There is no such a thing as “gender-neutral” fiscal policy design. This was one of the main messages of a presentation prepared by AWID and shared at a consultation convened by the UN Special Rapporteur on human rights and extreme poverty last September. Tax and fiscal policies, their links to poverty and human rights will be addressed by the Special Rapporteur in a report to be delivered at the 26th Session of the Human Rights Council, next year. AWID’s submission focused on the connection between fiscal policy and gender equality.
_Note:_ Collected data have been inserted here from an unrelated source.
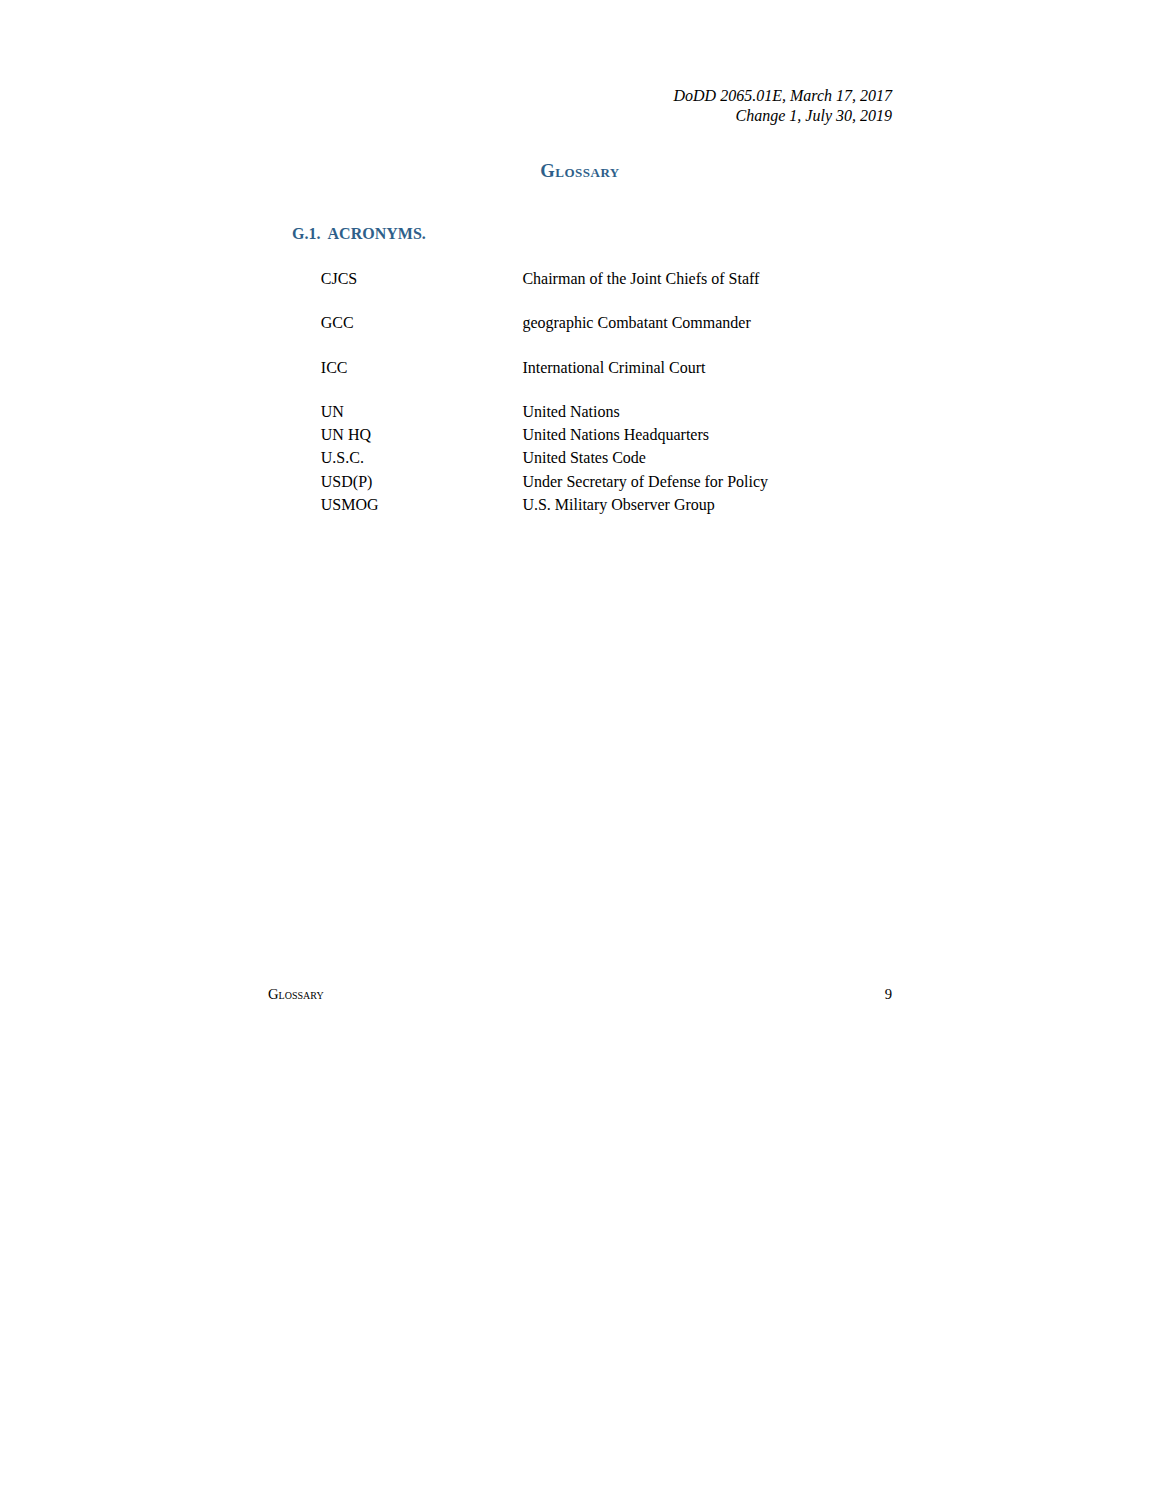DoDD 2065.01E, March 17, 2017
Change 1, July 30, 2019
Glossary
G.1. ACRONYMS.
| CJCS | Chairman of the Joint Chiefs of Staff |
| GCC | geographic Combatant Commander |
| ICC | International Criminal Court |
| UN | United Nations |
| UN HQ | United Nations Headquarters |
| U.S.C. | United States Code |
| USD(P) | Under Secretary of Defense for Policy |
| USMOG | U.S. Military Observer Group |
Glossary 9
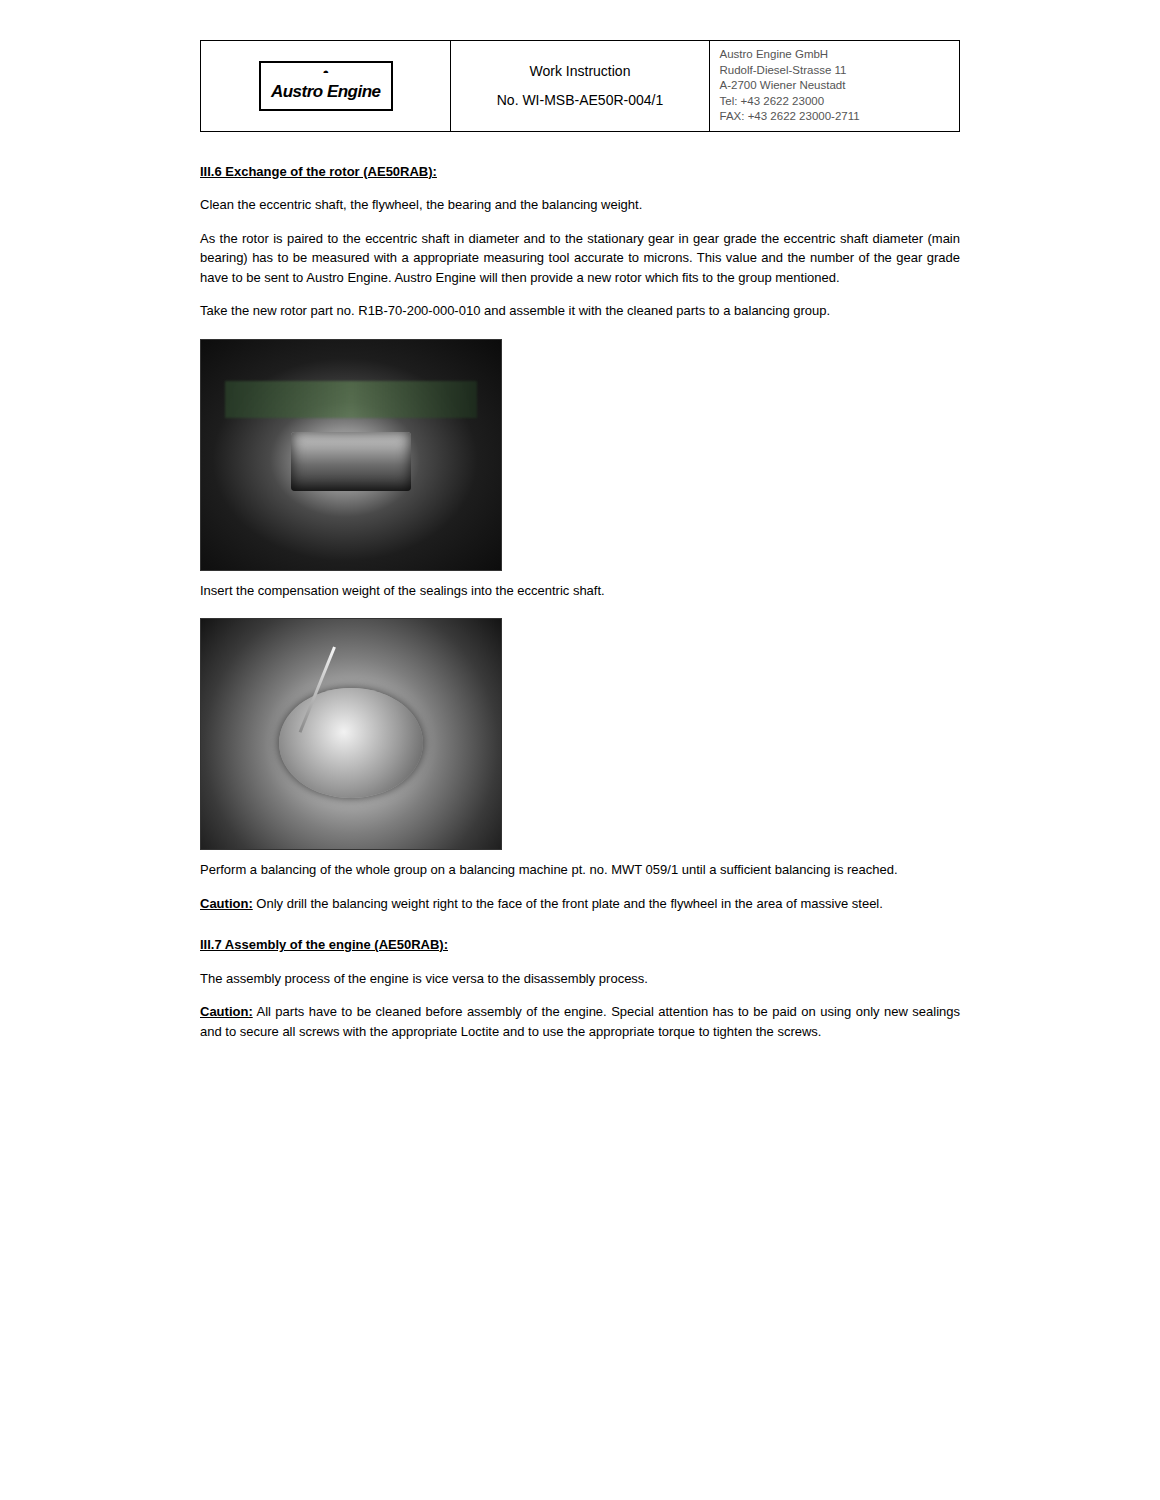| ◓ Austro Engine | Work Instruction No. WI-MSB-AE50R-004/1 | Austro Engine GmbH Rudolf-Diesel-Strasse 11 A-2700 Wiener Neustadt Tel: +43 2622 23000 FAX: +43 2622 23000-2711 |
III.6 Exchange of the rotor (AE50RAB):
Clean the eccentric shaft, the flywheel, the bearing and the balancing weight.
As the rotor is paired to the eccentric shaft in diameter and to the stationary gear in gear grade the eccentric shaft diameter (main bearing) has to be measured with a appropriate measuring tool accurate to microns. This value and the number of the gear grade have to be sent to Austro Engine. Austro Engine will then provide a new rotor which fits to the group mentioned.
Take the new rotor part no. R1B-70-200-000-010 and assemble it with the cleaned parts to a balancing group.
Insert the compensation weight of the sealings into the eccentric shaft.
Perform a balancing of the whole group on a balancing machine pt. no. MWT 059/1 until a sufficient balancing is reached.
Caution: Only drill the balancing weight right to the face of the front plate and the flywheel in the area of massive steel.
III.7 Assembly of the engine (AE50RAB):
The assembly process of the engine is vice versa to the disassembly process.
Caution: All parts have to be cleaned before assembly of the engine. Special attention has to be paid on using only new sealings and to secure all screws with the appropriate Loctite and to use the appropriate torque to tighten the screws.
The human rights framework provides a clear and universally recognized foundation for the design, implementation and monitoring of fiscal and economic policies. Such a framework is crucial not only to guarantee the enjoyment of human rights for all – particularly economic, social and cultural rights – but also to ensure the burdens of economic crises no longer disproportionately impact the most marginalized or vulnerable in society, particularly women.
But, how to align fiscal policies with gender equality commitments recognized in human rights law? The submission provides some ideas. Above all, the reliance of fiscal policies on economic assumptions that systematically underestimate women’s contribution to the economy, and ignore the unpaid care economy, should be abandoned. The unpaid care economy is used to refer to the portion of the economy that comprises women’s essential work for the good functioning of the market or the so-called productive economy and for social wellbeing.
In spite of how vital such contribution is to the economy, it tends to be invisible, as evidenced in the fact that large part of women’s work is still not counted in national economic statistics and thus is not taken into account in policy decisions.
The assumption that types of work traditionally done by males is more important, often translates in women’s unemployment being higher than that of men, while simultaneously decreasing women’s access to social benefits due to cuts in social provisions. That assumption can also manifest itself in the focus of fiscal stimulus packages which, by targeting heavily male-dominated sectors such as infrastructure, particularly energy and transport, can further marginalize women.
This assumption can also mean that fiscal and development policy-makers consider access to services to be an entitlement of people who ‘contribute productively’ to a society – meaning they participate in the formal, paid, market-based economy. As women are over-represented in the informal and unpaid economy, this notion would feed a perception that women are passive recipients of those services, more a burden than a help in the economy, and lead to their marginalization from access to essential services.
There is hardly an agency or government that would claim not to care about mainstreaming gender in its policies. AWID ‘s presentation shows that, without some fundamental rethinking of the assumptions driving policy, especially fiscal ones, mainstreaming will remain a distant target.